Many of our everyday accessories are also made possible by natural gas. Sun glasses, deodorant, lipstick, facial makeup, cameras, cell phones, and our computers are made with natural gas.
So the next time you buy a new shirt, take out the garbage, or enjoy some farm-grown veggies, natural gas will be allowing you to do so!
“
Christmas trees” are used year round in the natural gas industry, not just during the holidays, but they are a little different than the one next you your fireplace. A Christmas tree is an assembly of valves, spools, and fittings designed to control the flow in or out of the gas well.

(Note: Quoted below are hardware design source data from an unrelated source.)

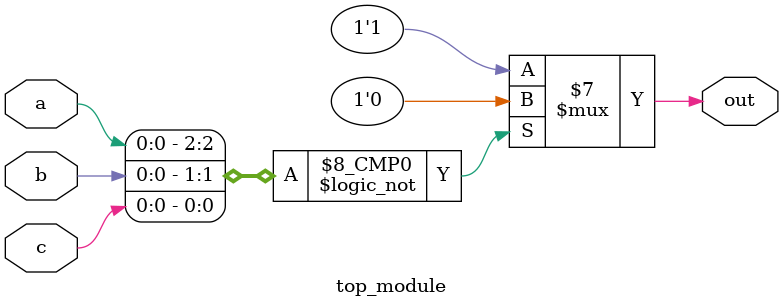
<source format=sv>
module top_module(
	input a, 
	input b,
	input c,
	output out
);

reg out;

always @(a, b, c)
begin
    case({a, b, c})
        3'b000: out = 1'b0;
        3'b001: out = 1'b1;
        3'b011: out = 1'b1;
        3'b111: out = 1'b1;
        3'b110: out = 1'b1;
        default: out = 1'b1;
    endcase
end

endmodule

</source>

It also is used to detect sand, corrosion, temperature, erosion, and pressure.
The first record of igniting natural gas was in 1000 B.C. when a fissure created an “eternal flame” in Mount Parnassus, Greece.
The first pipelines were built in China in 500 B.C. The lines, made out of bamboo, moved gas which was used to make evaporated salt brine.
The first natural gas well was dug in 1821 by William Hart in New York. Hart’s well was only 27 feet deep. Today’s wells can be 30,000 feet deep!
If natural gas is cooled to -260 degrees Fahrenheit (the coldest temperature ever recorded on earth was -128 degrees), it is becomes condensed into a liquid that takes up only 1/600th of the volume of its gaseous state. This is especially useful for transporting natural gas across oceans where pipelines do not exist.
There are over 11 million vehicles that run on natural gas as a fuel supply! This vehicles use natural gas in either a compressed or liquefied state to power their transportation. There are cars, busses, taxis, and trucks.